Religion in the News

Religion in the News





“You know, I had a drinking problem. Right now, I should be in a bar in Texas, not the Oval Office. There is only one reason that I am in the Oval Office and not in a bar: I found faith. I found God. I am here because of the power of prayer.” –George W. Bush, September 2002

What I would like to see [in Iraq] is a government where church and state are separated.” –George W. Bush, April 25, 2003

Shall We Gather at the Pork Barrel

Unable to persuade Congress to pass his legislation making religious groups eligible for federal funding, George W. Bush issued an executive order doing so. It bars discrimination “on the basis of religion or religious belief in the administration or distribution of Federal financial assistance under social service programs.” It also permits religious organizations receiving federal funding for social service programs to discriminate on the basis of religion and religious belief (also sexual orientation) in hiring. “God loves you, I love you, and you can count on us both!” Bush told a group of clergy after signing the order.

What a Friend We Have In Dubya

In January, Bush took up the cross again. He proposed a new regulation that would permit religious organizations to receive HUD grants to construct or remodel churches, synagogues or mosques, so long as some part of the building is used for “social services.” Under current regulations, religious organizations receiving HUD money must prove their social welfare programs are “free from religious influences” (see “Religion in the News,” January 6, for examples of religious groups misusing HUD money). Bush said this requirement is discriminatory because secular organizations are not required to prove they are free from religious influences. Good point. Let’s start with proof from the Republican Party that it is free from religious influences.

On the Same Paige

Education Secretary Rod Paige says private religious schools that teach “the kind of values that I think are associated with Christian communities” are superior to public schools, “where there are so many different kids from different kinds of experiences.”

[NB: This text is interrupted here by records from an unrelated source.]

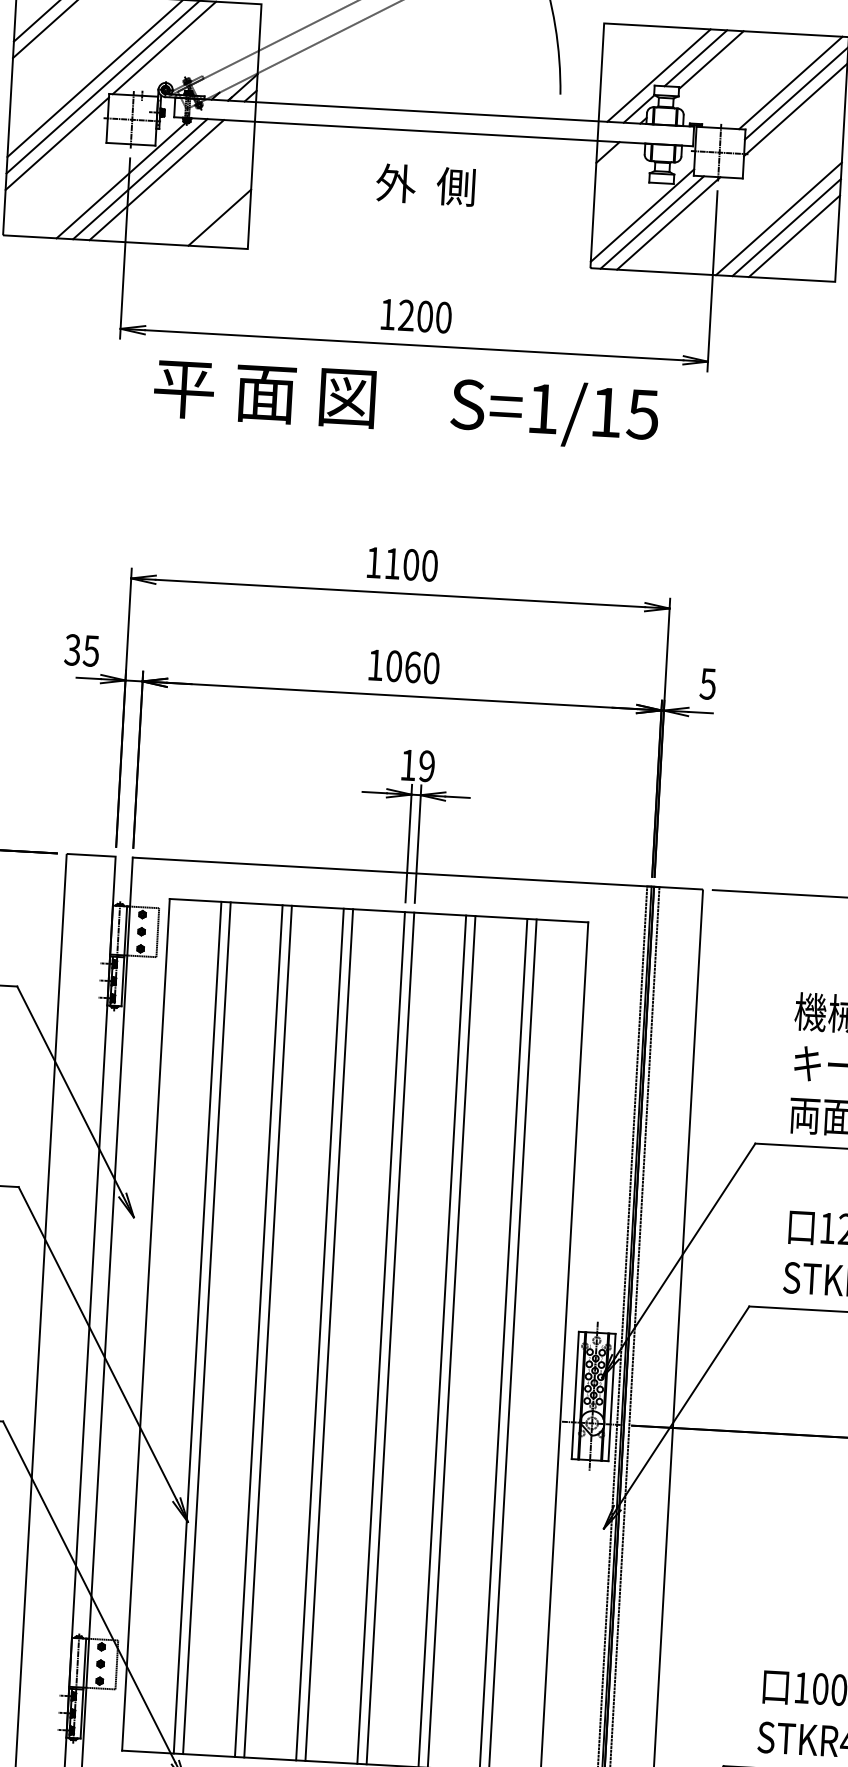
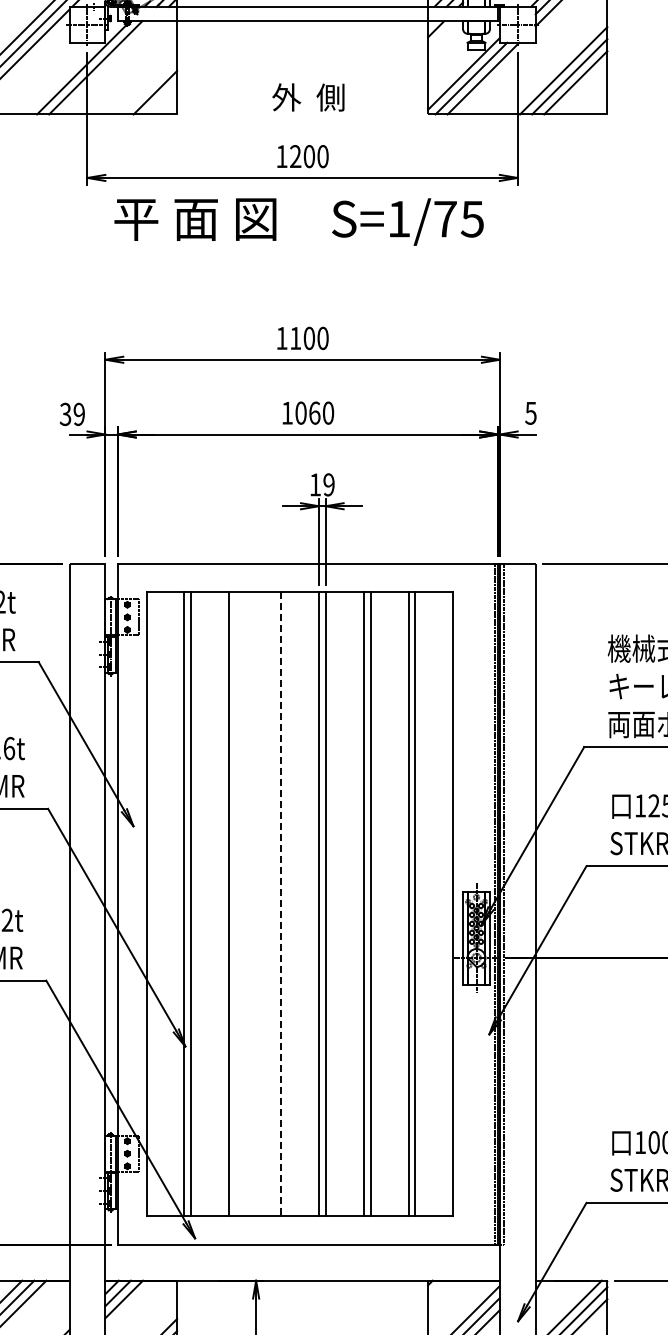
line: (156, 179) -> (107, 67), removed
text: (425, 185) -> (308, 97), moved
text: (606, 412) -> (445, 219), S=1/15 -> S=1/75
text: (90, 649) -> (78, 413), 35 -> 39
line: (268, 1332) -> (236, 904), removed
line: (320, 1334) -> (274, 904), removed
line: (328, 1335) -> (280, 904), solid -> dashed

Faith, Hope and Prosperity

In his State of the Union address Bush singled out, as an example of faith-based “recovery programs that do amazing work,” Tonja Myles’s “Set Free Indeed” Friday-night services for drug abusers at the Healing Place Church in Baton Rouge. Neither Myles nor her husband, Darren, is a trained substance-abuse counselor, and psychiatrists question the effectiveness of their prayer sessions. Nevertheless, they would be eligible for government grants. It is unclear whether the church’s other programs, such as Growing Kids God’s Way, for parents, and Cruisin’ for Christ, for motorcycle buffs, could also receive federal dollars.